DAERAH  

Lewat Kuasa Hukum, Muhammad Sinen Bantah Tuduhan Sembunyikan Aset

PENAMALUT.COM, TIDORE – Kuasa hukum Wali Kota Tidore Kepulauan, Muhammad Sinen, Iskandar Yoisangadji, membantah keras tuduhan yang menyebut kliennya tidak melaporkan sejumlah aset dalam Laporan Harta Kekayaan Penyelenggara Negara (LHKPN).

Menurut Iskandar, informasi yang beredar tersebut tidak sesuai fakta dan berpotensi menyesatkan publik. Ia menegaskan bahwa seluruh tuduhan terkait tidak dilaporkannya aset tertentu oleh Muhammad Sinen harus didasarkan pada data yang akurat dan dapat dipertanggungjawabkan.

“Tuduhan bahwa Muhammad Sinen tidak melaporkan harta kekayaannya di LHKPN merupakan informasi yang tidak benar, tidak akurat, dan dapat dikualifikasikan sebagai bentuk pembohongan publik,” tegas Iskandar, Senin (15/6).

Iskandar menjelaskan, kendaraan Toyota berpelat nomor DB 1941 yang belakangan menjadi sorotan dalam sejumlah pemberitaan telah tercatat dalam LHKPN Muhammad Sinen sejak tahun 2025.

Ia menyayangkan munculnya berbagai opini yang berkembang tanpa didahului verifikasi data yang memadai. Menurutnya, pihak-pihak yang melontarkan tuduhan seharusnya terlebih dahulu memeriksa dokumen dan data resmi sebelum menyampaikan informasi ke publik.

“Mobil Toyota DB 1941 yang dipersoalkan itu sudah dilaporkan dalam LHKPN. Kami sangat menyayangkan pemberitaan yang tidak melalui pengecekan data secara akurat.
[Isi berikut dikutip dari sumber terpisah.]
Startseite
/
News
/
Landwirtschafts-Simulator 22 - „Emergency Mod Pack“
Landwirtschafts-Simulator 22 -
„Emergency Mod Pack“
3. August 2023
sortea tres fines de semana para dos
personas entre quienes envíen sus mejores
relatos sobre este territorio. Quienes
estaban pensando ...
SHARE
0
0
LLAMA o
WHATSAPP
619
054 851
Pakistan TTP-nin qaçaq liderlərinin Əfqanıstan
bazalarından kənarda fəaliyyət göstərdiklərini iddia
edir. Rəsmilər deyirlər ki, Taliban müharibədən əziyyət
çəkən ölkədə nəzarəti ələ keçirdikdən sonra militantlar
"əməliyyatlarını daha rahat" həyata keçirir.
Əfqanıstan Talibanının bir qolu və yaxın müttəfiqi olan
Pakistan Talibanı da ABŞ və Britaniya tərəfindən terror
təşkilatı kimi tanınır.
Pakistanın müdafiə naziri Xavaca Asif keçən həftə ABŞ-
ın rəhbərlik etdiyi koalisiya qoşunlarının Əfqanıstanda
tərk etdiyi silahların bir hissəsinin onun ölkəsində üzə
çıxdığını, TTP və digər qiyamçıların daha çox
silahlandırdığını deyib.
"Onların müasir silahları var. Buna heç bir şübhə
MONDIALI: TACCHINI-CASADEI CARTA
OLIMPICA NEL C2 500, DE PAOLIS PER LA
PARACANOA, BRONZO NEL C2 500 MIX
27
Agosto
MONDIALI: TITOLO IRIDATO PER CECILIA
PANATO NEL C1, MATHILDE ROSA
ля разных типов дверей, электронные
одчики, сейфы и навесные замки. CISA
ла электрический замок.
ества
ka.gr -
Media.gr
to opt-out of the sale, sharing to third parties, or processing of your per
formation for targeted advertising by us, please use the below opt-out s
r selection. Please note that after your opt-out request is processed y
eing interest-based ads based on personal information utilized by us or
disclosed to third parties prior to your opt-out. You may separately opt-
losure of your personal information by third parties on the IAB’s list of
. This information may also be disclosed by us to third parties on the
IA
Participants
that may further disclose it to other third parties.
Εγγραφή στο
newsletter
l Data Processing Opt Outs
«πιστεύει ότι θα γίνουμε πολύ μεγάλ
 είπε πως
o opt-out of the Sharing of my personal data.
Banyak yang berkomentar, tetapi tidak berbasis data,” ujarnya.

Selain membantah tuduhan tersebut, Iskandar juga menyoroti pencatutan nama Muhammad Sinen dalam sejumlah pemberitaan yang dinilai dapat merugikan reputasi pribadi maupun jabatannya sebagai kepala daerah.

Menurut dia, pelaporan LHKPN merupakan kewajiban pribadi penyelenggara negara dan tidak memiliki kaitan langsung dengan urusan pemerintahan daerah.

“LHKPN berkaitan dengan pelaporan harta kekayaan pejabat negara, bukan urusan pemerintah daerah. Karena itu, jangan mencampuradukkan dua hal yang berbeda,” tandasnya.

Iskandar menilai terdapat dua persoalan dalam isu yang berkembang. Pertama, adanya informasi yang dianggap tidak benar terkait tuduhan bahwa Muhammad Sinen tidak melaporkan harta kekayaannya. Kedua, pencantuman nama Muhammad Sinen dalam pemberitaan yang dinilai berpotensi mengarah pada pencemaran nama baik.

“Atas dasar itu, kami sedang mempertimbangkan langkah hukum secara serius agar menjadi pembelajaran bagi semua pihak. Kebebasan berpendapat harus tetap menghormati hak dan reputasi orang lain,” pungkasnya.